It looks like a prediction I made last year is coming true in India.
The Times of India reported on Sunday that the Indian ebook market, which had finally started to really ignite in 2013, was growing not due to ereader sales but because people were reading on their smartphones:
E-books may be at an inflection point in India. For most publishers, ebook sales are between 2% and 5% of business, small compared to the 30% in mature markets where ebooks are mostly read on ebook readers like Amazon's Kindle.
But the smartphone surge, and the availability of reading apps on them, are redrawing the book market. "Few in India would want to spend a minimum of Rs 7,000 on an e-reader and then pay money to buy e-books," says Thomas Abraham, MD of Hachette India. "But now, with tablets and smartphones (that you bought anyway) having reading apps, we are seeing the beginnings of what might well be a big change. Last year we saw a quantum jump in sales," he says.

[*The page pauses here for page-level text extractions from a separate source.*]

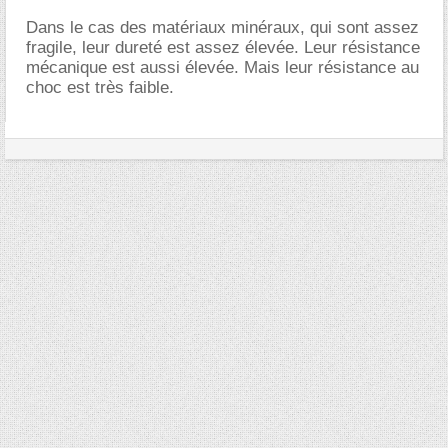
Dans le cas des matériaux minéraux, qui sont assez
fragile, leur dureté est assez élevée. Leur résistance
mécanique est aussi élevée. Mais leur résistance au
choc est très faible.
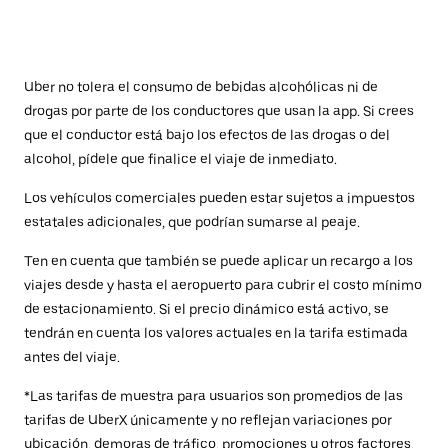
Uber no tolera el consumo de bebidas alcohólicas ni de
drogas por parte de los conductores que usan la app. Si crees
que el conductor está bajo los efectos de las drogas o del
alcohol, pídele que finalice el viaje de inmediato.
Los vehículos comerciales pueden estar sujetos a impuestos
estatales adicionales, que podrían sumarse al peaje.
Ten en cuenta que también se puede aplicar un recargo a los
viajes desde y hasta el aeropuerto para cubrir el costo mínimo
de estacionamiento. Si el precio dinámico está activo, se
tendrán en cuenta los valores actuales en la tarifa estimada
antes del viaje.
*Las tarifas de muestra para usuarios son promedios de las
tarifas de UberX únicamente y no reflejan variaciones por
ubicación, demoras de tráfico, promociones u otros factores.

They could well be correct. Smartphone sales topped 44 million units in India in 2013, up threefold over 2012 (according to IDC). There's no data on ereader sales but I would be terribly surprised, based on sales patterns elsewhere, if ebook reader sales in India hit 1 million units in 2013.

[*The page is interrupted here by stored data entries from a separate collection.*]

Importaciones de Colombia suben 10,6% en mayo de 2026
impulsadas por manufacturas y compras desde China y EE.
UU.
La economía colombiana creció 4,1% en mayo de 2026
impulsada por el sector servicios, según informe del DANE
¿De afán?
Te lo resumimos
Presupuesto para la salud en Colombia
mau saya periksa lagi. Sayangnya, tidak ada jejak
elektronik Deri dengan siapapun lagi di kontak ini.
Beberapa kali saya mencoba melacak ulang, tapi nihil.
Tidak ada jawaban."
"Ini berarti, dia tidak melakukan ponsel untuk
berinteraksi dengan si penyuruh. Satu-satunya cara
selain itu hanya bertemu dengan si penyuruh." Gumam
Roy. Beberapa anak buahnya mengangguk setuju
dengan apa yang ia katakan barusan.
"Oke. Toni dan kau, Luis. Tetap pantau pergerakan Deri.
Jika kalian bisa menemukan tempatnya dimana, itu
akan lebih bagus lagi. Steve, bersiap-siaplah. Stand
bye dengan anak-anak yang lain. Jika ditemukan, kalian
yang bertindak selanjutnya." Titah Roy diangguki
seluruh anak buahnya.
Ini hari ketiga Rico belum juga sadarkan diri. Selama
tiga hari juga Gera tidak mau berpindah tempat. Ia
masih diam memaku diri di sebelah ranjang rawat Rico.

And while ereader slaes have not increased significantly in India, the same cannot be said for ebook sales. Amazon hasn't released any sales figures for any market, but their leading competitor Flipkart is willing to share.
The site launched an ebookstore in November 2012 with around around 70,000 titles. It now carries around 550,000 titles in its catalog including titles from Smashwords, and it reports that reader adoption has grown even faster than the catalog.
Flipcart's reading apps in particular have been the driving source for growth: "Since the launch of the apps we have seen a 5-fold increase in orders and new customers," says Nipun Mehra, senior director of retail at Flipkart, adding that more than 60% of the readers use smartphones to access ebooks."
Smartphones aren't particularly cheaper in India than elsewhere in the world, but compared to a Kindle, which costs $102 in India, the prevalence of smartphones make them the more attractive reading device.
This is more or less what I expected last year when I wrote that tablets and smartphones were driving ebook adoption. As was pointed out in the comments for that post, there is already some evidence to support this idea is coming true in Germany and Australia, and now it seems to be coming true in India as well.